Melvyn "Mel" Grant (born 1944) is an English artist and illustrator. Trained traditionally, he originally worked with oil paints, but in the late 1990s Grant switched to creating most of his work digitally with a digitizing tablet and the software Adobe Photoshop and Corel Painter. Mel now lives and works on the coast in the Southeast of England, although the bulk of his work is commissioned internationally.

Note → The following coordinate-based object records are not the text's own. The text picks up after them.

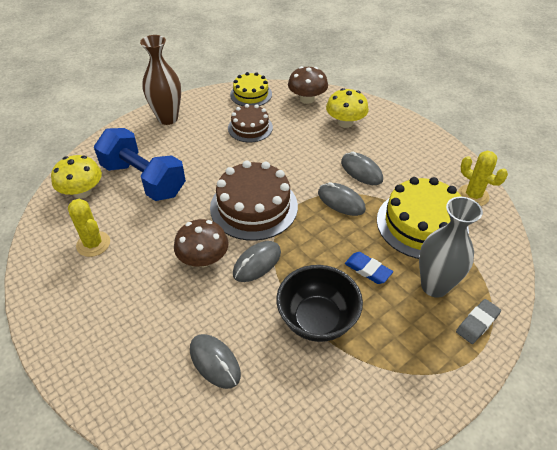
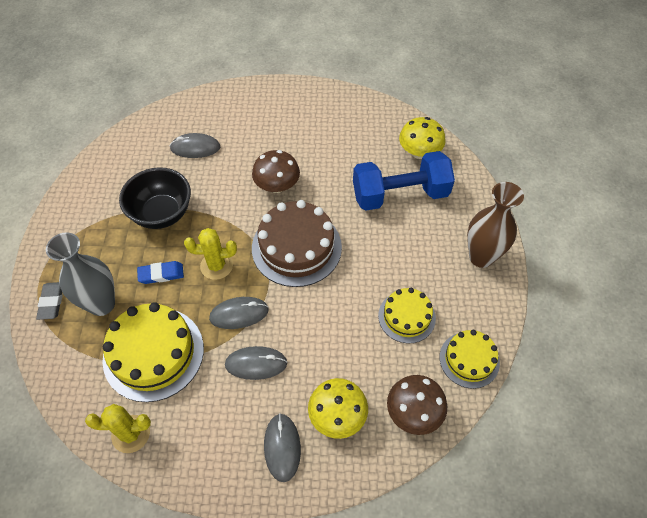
camera: 130 degrees right, 10 degrees up
yellow cactus [68,199,110,257] -> yellow cactus moved to [184,228,237,280]
brown cake [228,104,273,142] -> yellow cake [378,288,436,343]
grey mouse [233,241,281,282] -> grey mouse moved to [264,413,301,482]

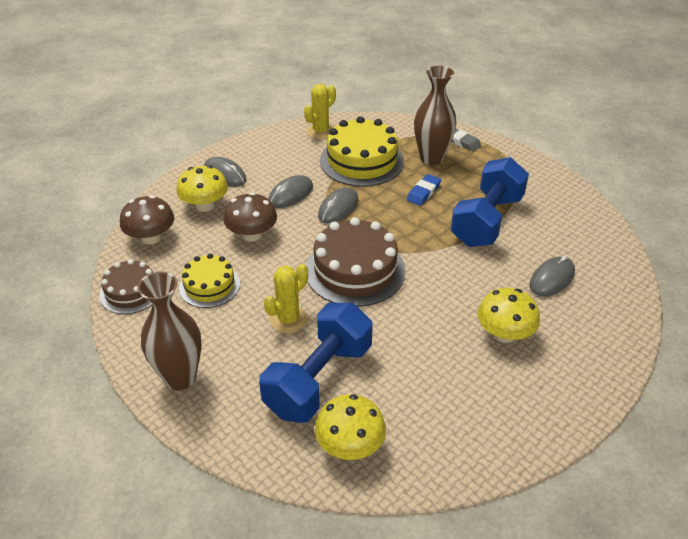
camera: 135 degrees right, 15 degrees down
grey vase [46,232,115,316] -> brown vase [414,66,457,165]
black bowl [119,167,191,229] -> blue dumbbell [450,157,529,247]
yellow cactus [184,228,237,280] -> yellow cactus moved to [264,264,308,333]
brown mushroom [252,150,300,193] -> brown mushroom moved to [223,192,277,242]
yellow cake [440,330,500,389] -> brown cake [99,259,153,314]
none -> yellow mushroom [477,288,540,343]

Grant was born in London, England. Always interested in illustrated arts, he attended the Brassey School of Fine Art from the age of twelve before dropping out at the age of eighteen. After studying electronics and working in a variety of short-term jobs, including as a guitarist, Grant travelled throughout Europe to improve his painting style. Upon his return to England, he worked as an illustrator in various media, including animation. Soon he found a niche creating covers for books, mostly fantasy work, but also science fiction. He worked in various styles, ranging from cute children's artwork to dark and realistic adult images. Grant has produced illustrations for many books, including the Fighting Fantasy gamebooks FF 3: Deathtrap Dungeon, FF9: Shamutanti Hills, FF 11: Khare Cityport of Traps, and FF13: The Seven Serpents, Terry Pratchett's Where's My Cow?, The Demonata series by Darren Shan and the Bartimaeus Sequence (USA) by Jonathan Stroud.

He is also known for being one of the artists associated with Iron Maiden's mascot Eddie. He designed the album covers for Iron Maiden's Fear of the Dark, Virtual XI, Death on the Road, The Final Frontier and From Fear to Eternity, as well as the single "The Reincarnation of Benjamin Breeg", making him the only artist other than Derek Riggs and Mark Wilkinson to have been used to draw Eddie on more than one Iron Maiden album.

Grant designed a number of covers for video games, including titles from Psygnosis and their sub-publisher Psyclapse Baal, Ballistix, Anarchy and Captain Fizz Meets the Blaster-Trons.